105 Ways to Give a Book

Over the Fence with Standard Hero Behavior

Chasing Ray suggested that we break up this dreary, not-quite-springtime month by highlighting a book that we loved. I mean, LOVED — all caps. She gives the image of leaning “over the fence” to tell your neighbor about that fantastic book you just read. I saw it as a chance to share a book that didn’t seem to get the big blogger buzz, for whatever reason. I looked through my notes for titles I’d never blogged about, and there it was — Standard Hero Behavior, by John David Anderson.
“Now, you agreed you wanted the standard iambic format with rhyming couplets, correct?” Mason pointed to the top line. “With the refrain we discussed, that’s going to run you about twelve pence.”

“Is that with the coupon?”

“Yes, that’s with the coupon.”
Mason is a public bard writing about the barely heroic encounters of the townspeople. A real bard rides along with true heroes writing memorable tales of triumph. But all the heroes have left town since the duke took over all the hero jobs. But it turns out that the duke isn’t nearly the man he proclaimed himself to be, as Mason finds out and shares with his friend Cowell, a failed plume salesman.
“So let me get this straight. You and I have been sent on a mission by the duke’s butler to find enough heroes to repel an imminent marauding horde under the banner of an orc named Bennie who feels he is owed money since uncovering a deal between Darlinger and some other orc who is now dead.”
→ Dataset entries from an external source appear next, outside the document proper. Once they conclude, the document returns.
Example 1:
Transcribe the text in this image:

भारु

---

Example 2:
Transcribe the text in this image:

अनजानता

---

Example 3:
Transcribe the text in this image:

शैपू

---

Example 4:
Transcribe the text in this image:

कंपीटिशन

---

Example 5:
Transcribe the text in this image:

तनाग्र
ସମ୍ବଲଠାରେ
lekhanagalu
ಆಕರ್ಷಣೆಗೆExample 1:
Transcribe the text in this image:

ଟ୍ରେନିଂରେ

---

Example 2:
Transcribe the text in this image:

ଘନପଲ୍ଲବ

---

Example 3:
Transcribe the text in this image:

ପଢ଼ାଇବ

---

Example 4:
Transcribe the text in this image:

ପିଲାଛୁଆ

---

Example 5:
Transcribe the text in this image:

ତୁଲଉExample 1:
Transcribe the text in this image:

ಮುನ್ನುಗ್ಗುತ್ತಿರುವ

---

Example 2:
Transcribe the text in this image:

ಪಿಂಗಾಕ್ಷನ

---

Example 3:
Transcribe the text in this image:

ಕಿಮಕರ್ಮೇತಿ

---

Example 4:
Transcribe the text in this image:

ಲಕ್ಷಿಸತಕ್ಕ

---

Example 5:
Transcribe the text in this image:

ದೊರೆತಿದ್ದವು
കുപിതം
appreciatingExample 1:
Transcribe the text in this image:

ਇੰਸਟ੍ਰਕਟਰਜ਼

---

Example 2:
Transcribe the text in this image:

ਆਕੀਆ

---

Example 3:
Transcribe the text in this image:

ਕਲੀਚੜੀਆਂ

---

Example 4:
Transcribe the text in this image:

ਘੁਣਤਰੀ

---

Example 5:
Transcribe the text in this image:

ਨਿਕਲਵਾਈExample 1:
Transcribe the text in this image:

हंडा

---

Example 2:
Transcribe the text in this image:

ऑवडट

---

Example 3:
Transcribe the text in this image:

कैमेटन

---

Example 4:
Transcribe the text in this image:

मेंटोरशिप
Mason gave him a shrug, “I still can’t quite believe it, either.”

“That’s just stupid.”

“I saw them. I’m telling you the truth.”

“And Darlinger’s really the wuss that we always wished he’d turn out to be?”

“Right. And now we are the ones who have to find real heroes.”

“What do we know about heroes?”

“Well, you stick feathers in their helmets and I make up stories about them.”

“And that’s supposed to make us qualified?”

“No, but we’re the only ones who know about it, and we’re supposed to keep it that way.”
They go off in search of heroes to save the town from terror and ultimate destruction, finding in the midst of their journey a sleeping swordsman, a wanna-be witch, a hiding hero, and a buried past (sorry, couldn’t find alliteration for that one.)

Standard Hero Behavior is one funny and completely enjoyable book. The author gets off some amusing lines, but never forgets to tell an engaging story. It’s not all about the laughs. At the core, the book is about rising to a challenge, stepping outside a comfort zone, and facing the unknown. The premise is great, the adventure is exciting, and the characters are wonderfully flawed. I particularly loved the anachronistic stuff thrown in along the way. While I can recommend this title to anyone, it would be perfect to read to a class of older elementary kids because it’s funny enough to keep them listening, but includes themes of challenges, expectations, and self-discovery to be explored.

You can check out more suggestions with Chasing Ray. Of course, you can also share your favorite unsung book over the fence — which in this case, means in the comments.

5 comments:

tanita davis said...

*Sigh* I really love this book. And the author is so very nice, as well. I do hope to see more from him!

Kelly Fineman said...

Must. Get. This. Book.

You had me at "iambic."

Sara said...

Well, you had me at "failed plume salesman." Hee.

Saints and Spinners said...

I want this book! Thanks for letting us know about it. I haven't been wowed by anything as of late (i.e. the past 4 days), but I have slowly been reeled in by Jenny Davidson's The Explosionist. At first I thought that the alternative history angle was going to be overemphasized too much, but as other elements of the story have emerged (contact from the afterlife, science-fiction dystopia), I've found myself sucked in by the story.

Suzanne Casamento said...

Sounds like a great book. I'd never heard of it. Thanks for leaning over the fence!